Thanks @DavidRoy. Is the intention to be able to show a complete dataset of all recorders for a project (like a league table), or is the intention just for each recorder to be able to view their own statistics?

DavidRoy commented 3 years ago

@johnvanbreda Good question. This is mostly about the individual's metrics but the logical extension is to see how an individual compares with everyone else. So both please. Could be tackled in stage, with individual metrics done first? Then work out how to process all recorders? Maybe needs some cache tables

johnvanbreda commented 3 years ago

@DavidRoy I've managed to write code which generates metrics for an list of individuals on the fly from Elasticsearch. Calculating for individual users, or a short list of users, is very fast as long as we pre-calculate and cache the species list and associated records count for the project (in this case survey 101). We may of course need to pre-calculate the results if comparing across all the users of the app for example.

The only metric I've not tackled is active area size. We could try to use R to do these calculations but that will require an offline dataset for R to work against. If the calculation method can be easily described I could look at the possibility of calculating from within PostGIS but I suspect it will be slow.

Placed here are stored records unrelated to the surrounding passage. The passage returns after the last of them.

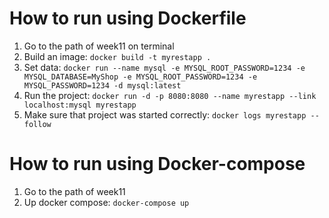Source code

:# How to run using Dockerfile

1. Go to the path of week11 on terminal
2. Build an image: `docker build -t myrestapp .`
3. Set data: `docker run --name mysql -e MYSQL_ROOT_PASSWORD=1234 -e MYSQL_DATABASE=MyShop -e MYSQL_ROOT_PASSWORD=1234 -e MYSQL_PASSWORD=1234 -d mysql:latest`
4. Run the project: `docker run -d -p 8080:8080 --name myrestapp --link localhost:mysql myrestapp`
5. Make sure that project was started correctly: `docker logs myrestapp --follow`

# How to run using Docker-compose
1. Go to the path of week11
2. Up docker compose: `docker-compose up`


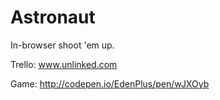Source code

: # Astronaut
In-browser shoot 'em up.

Trello: www.unlinked.com

Game: http://codepen.io/EdenPlus/pen/wJXOyb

Given the above, what would be a suitable output for this project? I.e. how would the user access this information and from where?

DavidRoy commented 3 years ago

Thanks @johnvanbreda. The initial use case is a richer summary report within the iRecord butterflies app. e.g. an extension of https://github.com/NERC-CEH/irecord-butterflies-app/issues/18

johnvanbreda commented 3 years ago

@DavidRoy @kazlauskis I've now added a new end-point to the iRecord Indicia API at /api/v1/advanced_reports/user-stats. The advanced-reports path is intended to group together reports that have custom processing included, i.e. not just an Elasticsearch or PostgreSQL request. The user-stats end-point specifically returns recorder metrics information designed to replace the existing butterfly app user metrics (https://github.com/NERC-CEH/irecord-butterflies-app/issues/18) as well as include the metrics described here.

The end-point should be accessible to the app in the same way that it uses the indicia_api module (with the same authentication). You can pass a survey_id or group_id get parameter to limit it to a survey - but note this is designed for surveys with a limited set of species rather than a general recording survey (due to the need to calculate rarity data across the entire dataset). E.g. https://www.brc.ac.uk/irecord/api/v1/advanced_reports/user-stats?survey_id=101 which gives the following response:

{
  "myTotalRecords":2529,
  "projectRecordsCount":510584,
  "projectSpeciesCount":111,
  "myProjectRecords":2475,
  "myProjectSpecies":52,
  "myProjectRecordsThisYear":3,
  "myProjectSpeciesThisYear":3,
  "myProjectSpeciesRatio":46.8,
  "myProjectActivityRatio":38.9,
  "myProjectRarityMetric":0
}

In this context, "project" means the filter you applied via the survey_id or group_id parameter. "myTotal" means the the user's records within the entire set of reporting data for iRecord.

@BirenRathod presumably this new code should be added to the Drupal 8 version of the module as well?

BirenRathod commented 3 years ago

@johnvanbreda yes. we need on Drupal 8/9 too.

johnvanbreda commented 3 years ago

Ok, @BirenRathod we'll need to do this when we get back onto the Drupal 9 migration task.